Cenzic 232 Patent
Paid Advertising
web application security lab

Is HTML a Cludge?

I’ve got mixed feelings about writing this, so I’ll try to stay as objective as possible since I know this is a religious issue amongst some developers. I ran across an email to the www-html list by Shane McCarron talking about how HTML is well… maybe you should just read it for yourself:

Okay, okay… I give up. You are right, I am wrong. IE is broken and everyone uses it, so we are screwed. There’s a shock. Let’s all roll over and keep using 1997 technology and hacking around using weird-ass abstraction libraries to implement “Web 2.0″ (gag-me) on top of incompatible underlying implementations rather than attempting to help the Internet evolve toward something light-weight, fast, and extensible like XML/XHTML.
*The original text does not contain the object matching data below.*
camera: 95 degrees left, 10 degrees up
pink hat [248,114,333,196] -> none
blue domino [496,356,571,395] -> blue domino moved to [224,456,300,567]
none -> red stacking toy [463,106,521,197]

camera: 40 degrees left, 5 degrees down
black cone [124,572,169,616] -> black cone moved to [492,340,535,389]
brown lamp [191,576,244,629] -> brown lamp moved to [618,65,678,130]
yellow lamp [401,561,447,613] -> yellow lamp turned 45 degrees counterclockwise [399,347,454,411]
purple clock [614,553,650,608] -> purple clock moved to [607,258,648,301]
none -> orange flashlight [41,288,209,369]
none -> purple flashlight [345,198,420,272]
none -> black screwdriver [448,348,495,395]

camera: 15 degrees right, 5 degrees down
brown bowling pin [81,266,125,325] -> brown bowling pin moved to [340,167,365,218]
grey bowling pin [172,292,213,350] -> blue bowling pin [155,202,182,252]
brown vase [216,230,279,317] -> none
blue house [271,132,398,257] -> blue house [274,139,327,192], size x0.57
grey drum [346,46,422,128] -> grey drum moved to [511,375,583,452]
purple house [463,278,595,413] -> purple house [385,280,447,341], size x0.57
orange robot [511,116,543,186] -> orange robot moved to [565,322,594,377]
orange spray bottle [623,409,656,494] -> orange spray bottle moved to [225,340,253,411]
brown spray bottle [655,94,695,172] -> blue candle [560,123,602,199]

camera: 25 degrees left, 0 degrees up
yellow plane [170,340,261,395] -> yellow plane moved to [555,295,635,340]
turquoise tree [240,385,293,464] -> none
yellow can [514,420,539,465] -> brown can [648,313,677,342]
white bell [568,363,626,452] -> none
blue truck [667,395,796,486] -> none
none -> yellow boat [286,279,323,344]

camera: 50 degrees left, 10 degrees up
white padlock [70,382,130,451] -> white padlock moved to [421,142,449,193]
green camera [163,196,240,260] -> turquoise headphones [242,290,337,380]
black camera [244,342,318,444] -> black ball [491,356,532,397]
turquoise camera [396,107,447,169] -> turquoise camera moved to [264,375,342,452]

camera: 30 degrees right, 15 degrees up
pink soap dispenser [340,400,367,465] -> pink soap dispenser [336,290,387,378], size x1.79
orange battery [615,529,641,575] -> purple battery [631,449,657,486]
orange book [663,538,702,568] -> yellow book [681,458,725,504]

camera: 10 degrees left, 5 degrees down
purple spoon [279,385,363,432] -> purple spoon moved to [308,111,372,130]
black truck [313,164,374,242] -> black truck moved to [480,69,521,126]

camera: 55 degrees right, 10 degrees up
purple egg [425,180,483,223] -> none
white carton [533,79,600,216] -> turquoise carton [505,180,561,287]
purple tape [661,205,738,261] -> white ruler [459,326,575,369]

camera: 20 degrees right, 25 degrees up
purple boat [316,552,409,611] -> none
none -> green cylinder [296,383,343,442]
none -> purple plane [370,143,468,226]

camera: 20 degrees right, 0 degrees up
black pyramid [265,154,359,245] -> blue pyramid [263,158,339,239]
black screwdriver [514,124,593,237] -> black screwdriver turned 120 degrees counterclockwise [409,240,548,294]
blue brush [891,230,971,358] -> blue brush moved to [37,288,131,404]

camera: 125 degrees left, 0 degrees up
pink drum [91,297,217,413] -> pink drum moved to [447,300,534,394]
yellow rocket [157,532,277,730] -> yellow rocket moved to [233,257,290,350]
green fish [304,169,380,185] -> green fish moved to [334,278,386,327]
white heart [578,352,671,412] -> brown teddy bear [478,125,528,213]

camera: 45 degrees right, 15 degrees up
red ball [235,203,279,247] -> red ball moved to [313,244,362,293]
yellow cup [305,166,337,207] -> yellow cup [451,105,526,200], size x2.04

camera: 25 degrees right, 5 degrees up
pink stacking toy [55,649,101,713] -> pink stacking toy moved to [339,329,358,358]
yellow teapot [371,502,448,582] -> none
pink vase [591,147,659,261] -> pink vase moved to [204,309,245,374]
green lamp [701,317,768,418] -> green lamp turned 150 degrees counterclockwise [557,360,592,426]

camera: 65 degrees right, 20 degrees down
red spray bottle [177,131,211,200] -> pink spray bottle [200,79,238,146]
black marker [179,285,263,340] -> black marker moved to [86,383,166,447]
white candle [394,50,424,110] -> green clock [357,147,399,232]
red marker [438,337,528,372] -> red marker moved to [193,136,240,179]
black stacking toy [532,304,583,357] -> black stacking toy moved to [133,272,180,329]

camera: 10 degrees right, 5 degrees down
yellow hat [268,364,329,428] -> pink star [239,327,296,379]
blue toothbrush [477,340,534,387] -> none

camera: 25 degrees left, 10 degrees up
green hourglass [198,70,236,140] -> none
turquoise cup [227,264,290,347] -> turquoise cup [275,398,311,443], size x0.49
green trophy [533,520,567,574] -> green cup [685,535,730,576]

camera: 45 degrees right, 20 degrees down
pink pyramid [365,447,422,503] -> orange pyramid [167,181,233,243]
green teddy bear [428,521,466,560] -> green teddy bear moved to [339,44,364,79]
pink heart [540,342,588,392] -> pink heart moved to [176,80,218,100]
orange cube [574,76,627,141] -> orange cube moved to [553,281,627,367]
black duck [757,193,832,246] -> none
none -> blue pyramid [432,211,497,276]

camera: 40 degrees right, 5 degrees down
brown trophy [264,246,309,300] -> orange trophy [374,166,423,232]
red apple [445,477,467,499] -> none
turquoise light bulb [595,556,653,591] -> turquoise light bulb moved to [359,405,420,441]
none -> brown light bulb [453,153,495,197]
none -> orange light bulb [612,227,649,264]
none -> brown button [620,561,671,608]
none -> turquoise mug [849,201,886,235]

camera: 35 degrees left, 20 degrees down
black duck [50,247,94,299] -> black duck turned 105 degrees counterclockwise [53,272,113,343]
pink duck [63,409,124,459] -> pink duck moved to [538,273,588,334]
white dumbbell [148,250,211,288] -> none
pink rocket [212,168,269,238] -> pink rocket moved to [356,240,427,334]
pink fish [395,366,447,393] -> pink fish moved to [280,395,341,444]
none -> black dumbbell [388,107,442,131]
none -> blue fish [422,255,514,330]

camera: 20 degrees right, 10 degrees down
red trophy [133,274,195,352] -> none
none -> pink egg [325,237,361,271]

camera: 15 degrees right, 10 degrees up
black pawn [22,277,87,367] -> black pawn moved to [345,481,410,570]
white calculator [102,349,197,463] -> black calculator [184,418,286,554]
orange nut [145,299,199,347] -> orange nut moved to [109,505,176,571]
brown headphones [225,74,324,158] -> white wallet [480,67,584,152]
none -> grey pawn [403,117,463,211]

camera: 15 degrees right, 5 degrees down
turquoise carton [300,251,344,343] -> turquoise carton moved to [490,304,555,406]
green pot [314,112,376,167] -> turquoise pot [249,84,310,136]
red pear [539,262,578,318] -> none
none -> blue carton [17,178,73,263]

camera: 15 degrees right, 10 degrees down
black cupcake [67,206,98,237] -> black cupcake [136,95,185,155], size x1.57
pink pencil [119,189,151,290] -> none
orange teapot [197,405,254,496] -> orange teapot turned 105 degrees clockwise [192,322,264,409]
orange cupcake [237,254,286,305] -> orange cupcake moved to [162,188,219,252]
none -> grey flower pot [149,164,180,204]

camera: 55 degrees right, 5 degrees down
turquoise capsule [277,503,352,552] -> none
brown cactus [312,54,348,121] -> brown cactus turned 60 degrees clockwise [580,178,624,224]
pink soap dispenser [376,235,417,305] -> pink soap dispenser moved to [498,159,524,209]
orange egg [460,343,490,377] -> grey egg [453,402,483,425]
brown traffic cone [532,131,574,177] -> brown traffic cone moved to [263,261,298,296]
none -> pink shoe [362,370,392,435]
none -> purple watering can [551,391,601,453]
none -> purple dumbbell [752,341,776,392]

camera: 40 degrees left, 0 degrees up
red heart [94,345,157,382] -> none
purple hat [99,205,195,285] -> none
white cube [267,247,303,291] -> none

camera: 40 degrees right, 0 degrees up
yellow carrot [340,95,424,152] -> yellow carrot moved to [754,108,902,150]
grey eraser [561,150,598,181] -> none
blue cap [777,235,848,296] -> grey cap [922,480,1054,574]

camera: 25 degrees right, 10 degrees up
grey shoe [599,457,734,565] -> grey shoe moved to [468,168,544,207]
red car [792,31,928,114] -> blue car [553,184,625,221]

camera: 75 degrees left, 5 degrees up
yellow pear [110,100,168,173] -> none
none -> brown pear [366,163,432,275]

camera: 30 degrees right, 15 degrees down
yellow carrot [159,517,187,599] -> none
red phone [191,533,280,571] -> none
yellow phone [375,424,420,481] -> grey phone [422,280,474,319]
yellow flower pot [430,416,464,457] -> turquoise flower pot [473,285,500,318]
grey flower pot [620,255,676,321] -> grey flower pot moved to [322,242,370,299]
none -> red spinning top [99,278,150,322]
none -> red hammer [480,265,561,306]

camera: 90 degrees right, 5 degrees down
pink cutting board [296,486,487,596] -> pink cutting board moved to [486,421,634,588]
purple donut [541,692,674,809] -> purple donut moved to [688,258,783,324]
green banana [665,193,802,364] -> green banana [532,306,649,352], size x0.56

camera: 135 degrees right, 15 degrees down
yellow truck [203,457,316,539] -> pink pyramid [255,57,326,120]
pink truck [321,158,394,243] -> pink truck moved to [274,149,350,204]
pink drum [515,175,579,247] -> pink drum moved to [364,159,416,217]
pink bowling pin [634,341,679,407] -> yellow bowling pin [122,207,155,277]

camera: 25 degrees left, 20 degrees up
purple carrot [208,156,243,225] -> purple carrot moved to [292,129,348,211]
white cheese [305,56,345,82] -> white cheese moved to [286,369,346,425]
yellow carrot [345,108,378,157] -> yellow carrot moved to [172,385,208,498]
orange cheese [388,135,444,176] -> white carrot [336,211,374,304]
Tag soup is sooo much better.

Honestly, people. You all disappoint me. But you are right - the HTTP spec does permit this broken behavior and I did not know that. In my world I always personally ignore */* in the accept header. Groups like the OMA have declared that you cannot use it that way for this very reason. Its silly. Oh well.

I will continue to use XHTML ’cause it works well, really it does. Or rather, it works no worse than anything else and it is forward looking. You all do whatever you want. I can sleep at night.

Despite being a little mouthy, there are some good points in here. HTML is really one of the most complex languages out there. It’s nearly impossible for a human to read something and know what it says without the aid of a rendering engine (and often I find people are amazed at what HTML is capable of - in a bad way). I don’t care what anyone says, HTML is not an easy language. Click here and view source to see what I mean (and this isn’t even that complex of an example).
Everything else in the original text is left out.